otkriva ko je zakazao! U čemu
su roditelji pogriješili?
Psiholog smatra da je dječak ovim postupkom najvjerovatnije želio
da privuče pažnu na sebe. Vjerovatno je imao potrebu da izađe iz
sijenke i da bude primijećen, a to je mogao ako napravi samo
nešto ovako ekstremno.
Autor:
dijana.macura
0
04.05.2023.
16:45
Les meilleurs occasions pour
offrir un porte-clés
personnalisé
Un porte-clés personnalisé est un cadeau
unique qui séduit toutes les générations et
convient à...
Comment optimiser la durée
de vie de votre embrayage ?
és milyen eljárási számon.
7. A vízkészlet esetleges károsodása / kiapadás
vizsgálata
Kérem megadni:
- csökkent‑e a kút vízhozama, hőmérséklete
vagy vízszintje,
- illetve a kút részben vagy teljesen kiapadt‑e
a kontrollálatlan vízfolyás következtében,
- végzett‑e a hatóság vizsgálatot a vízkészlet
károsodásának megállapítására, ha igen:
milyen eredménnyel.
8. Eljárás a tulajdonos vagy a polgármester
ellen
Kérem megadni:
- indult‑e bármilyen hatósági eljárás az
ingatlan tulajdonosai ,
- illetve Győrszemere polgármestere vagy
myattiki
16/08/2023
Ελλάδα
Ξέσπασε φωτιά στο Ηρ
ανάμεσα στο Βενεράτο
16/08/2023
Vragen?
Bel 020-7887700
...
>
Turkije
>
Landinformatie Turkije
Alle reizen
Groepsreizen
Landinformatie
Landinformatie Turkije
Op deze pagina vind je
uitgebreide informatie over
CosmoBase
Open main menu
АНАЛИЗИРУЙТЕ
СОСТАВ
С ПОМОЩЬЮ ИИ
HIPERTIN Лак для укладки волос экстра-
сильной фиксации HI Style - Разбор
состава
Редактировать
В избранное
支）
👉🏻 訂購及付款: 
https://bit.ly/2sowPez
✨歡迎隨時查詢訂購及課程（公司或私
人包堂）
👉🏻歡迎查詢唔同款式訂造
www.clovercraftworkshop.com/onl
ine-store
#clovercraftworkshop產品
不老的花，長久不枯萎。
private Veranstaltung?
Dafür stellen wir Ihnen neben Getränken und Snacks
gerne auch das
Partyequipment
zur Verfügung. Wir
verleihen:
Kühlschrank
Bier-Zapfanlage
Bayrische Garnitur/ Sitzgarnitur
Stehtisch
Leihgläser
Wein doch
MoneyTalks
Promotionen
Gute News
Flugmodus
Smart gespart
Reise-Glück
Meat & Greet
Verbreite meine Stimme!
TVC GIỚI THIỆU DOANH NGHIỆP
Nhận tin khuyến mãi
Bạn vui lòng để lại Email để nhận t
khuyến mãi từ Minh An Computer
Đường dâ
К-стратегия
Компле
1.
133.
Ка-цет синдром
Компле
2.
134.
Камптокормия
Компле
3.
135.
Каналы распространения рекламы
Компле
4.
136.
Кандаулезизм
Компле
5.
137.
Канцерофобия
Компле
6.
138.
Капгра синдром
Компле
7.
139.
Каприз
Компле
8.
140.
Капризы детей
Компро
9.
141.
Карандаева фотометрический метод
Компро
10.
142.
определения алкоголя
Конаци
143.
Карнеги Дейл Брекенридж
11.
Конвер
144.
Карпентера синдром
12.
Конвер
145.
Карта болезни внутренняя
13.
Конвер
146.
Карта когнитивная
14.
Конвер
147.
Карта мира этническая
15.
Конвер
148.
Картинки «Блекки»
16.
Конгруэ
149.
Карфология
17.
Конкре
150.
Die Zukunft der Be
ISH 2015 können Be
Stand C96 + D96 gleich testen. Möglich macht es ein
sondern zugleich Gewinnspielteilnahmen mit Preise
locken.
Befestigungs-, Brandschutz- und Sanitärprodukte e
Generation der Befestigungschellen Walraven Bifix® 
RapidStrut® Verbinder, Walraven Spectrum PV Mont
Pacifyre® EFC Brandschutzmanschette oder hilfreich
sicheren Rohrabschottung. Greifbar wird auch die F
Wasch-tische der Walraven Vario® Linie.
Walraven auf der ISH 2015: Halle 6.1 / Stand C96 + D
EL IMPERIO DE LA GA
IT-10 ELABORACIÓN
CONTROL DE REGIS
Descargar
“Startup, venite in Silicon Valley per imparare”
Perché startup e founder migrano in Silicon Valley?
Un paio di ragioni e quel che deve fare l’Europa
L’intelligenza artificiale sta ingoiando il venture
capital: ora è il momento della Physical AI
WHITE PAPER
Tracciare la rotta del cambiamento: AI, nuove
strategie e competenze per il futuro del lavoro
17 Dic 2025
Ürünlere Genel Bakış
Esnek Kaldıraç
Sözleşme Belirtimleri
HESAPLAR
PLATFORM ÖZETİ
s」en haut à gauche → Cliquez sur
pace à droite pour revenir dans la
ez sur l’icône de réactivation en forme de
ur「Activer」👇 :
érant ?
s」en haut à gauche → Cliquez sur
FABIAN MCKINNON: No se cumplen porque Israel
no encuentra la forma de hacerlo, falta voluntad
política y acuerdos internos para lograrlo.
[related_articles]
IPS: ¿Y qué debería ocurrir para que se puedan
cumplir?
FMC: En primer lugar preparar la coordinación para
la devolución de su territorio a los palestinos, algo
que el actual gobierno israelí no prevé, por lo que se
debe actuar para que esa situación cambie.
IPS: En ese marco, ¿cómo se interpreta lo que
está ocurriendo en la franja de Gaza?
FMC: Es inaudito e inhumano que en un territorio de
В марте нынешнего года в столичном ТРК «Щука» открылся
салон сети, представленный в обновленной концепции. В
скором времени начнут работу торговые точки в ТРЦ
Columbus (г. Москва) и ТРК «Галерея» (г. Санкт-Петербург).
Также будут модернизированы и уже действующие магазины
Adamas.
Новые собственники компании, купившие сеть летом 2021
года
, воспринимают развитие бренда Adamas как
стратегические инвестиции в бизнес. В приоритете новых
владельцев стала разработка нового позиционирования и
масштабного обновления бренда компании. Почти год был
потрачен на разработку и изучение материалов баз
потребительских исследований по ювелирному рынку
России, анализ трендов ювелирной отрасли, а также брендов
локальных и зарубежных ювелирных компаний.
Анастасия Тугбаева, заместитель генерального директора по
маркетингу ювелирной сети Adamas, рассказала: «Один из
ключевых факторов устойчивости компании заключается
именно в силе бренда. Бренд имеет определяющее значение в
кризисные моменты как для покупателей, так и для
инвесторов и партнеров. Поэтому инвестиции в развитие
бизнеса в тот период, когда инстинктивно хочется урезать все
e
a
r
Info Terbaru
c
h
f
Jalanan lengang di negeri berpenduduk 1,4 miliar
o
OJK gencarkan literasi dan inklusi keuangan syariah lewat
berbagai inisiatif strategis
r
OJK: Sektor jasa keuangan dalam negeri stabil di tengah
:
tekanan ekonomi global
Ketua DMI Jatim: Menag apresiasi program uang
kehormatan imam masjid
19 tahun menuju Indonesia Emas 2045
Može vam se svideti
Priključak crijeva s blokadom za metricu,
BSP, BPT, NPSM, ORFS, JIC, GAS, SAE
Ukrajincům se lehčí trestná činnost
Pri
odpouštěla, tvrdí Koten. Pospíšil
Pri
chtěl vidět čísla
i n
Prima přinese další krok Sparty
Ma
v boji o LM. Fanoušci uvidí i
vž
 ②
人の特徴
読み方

• **WHAT THIS TASK INVOLVES**: Of the entries listed above, reproduce only the lines starting at the line containing "АНАЛИЗИРУЙТЕ" and ending at the line containing "Канцерофобия". Include both, exactly as they stand.

• **SOLUTION TO THIS PROBLEM**:
АНАЛИЗИРУЙТЕ
СОСТАВ
С ПОМОЩЬЮ ИИ
HIPERTIN Лак для укладки волос экстра-
сильной фиксации HI Style - Разбор
состава
Редактировать
В избранное
支）
👉🏻 訂購及付款: 
https://bit.ly/2sowPez
✨歡迎隨時查詢訂購及課程（公司或私
人包堂）
👉🏻歡迎查詢唔同款式訂造
www.clovercraftworkshop.com/onl
ine-store
#clovercraftworkshop產品
不老的花，長久不枯萎。
private Veranstaltung?
Dafür stellen wir Ihnen neben Getränken und Snacks
gerne auch das
Partyequipment
zur Verfügung. Wir
verleihen:
Kühlschrank
Bier-Zapfanlage
Bayrische Garnitur/ Sitzgarnitur
Stehtisch
Leihgläser
Wein doch
MoneyTalks
Promotionen
Gute News
Flugmodus
Smart gespart
Reise-Glück
Meat & Greet
Verbreite meine Stimme!
TVC GIỚI THIỆU DOANH NGHIỆP
Nhận tin khuyến mãi
Bạn vui lòng để lại Email để nhận t
khuyến mãi từ Minh An Computer
Đường dâ
К-стратегия
Компле
1.
133.
Ка-цет синдром
Компле
2.
134.
Камптокормия
Компле
3.
135.
Каналы распространения рекламы
Компле
4.
136.
Кандаулезизм
Компле
5.
137.
Канцерофобия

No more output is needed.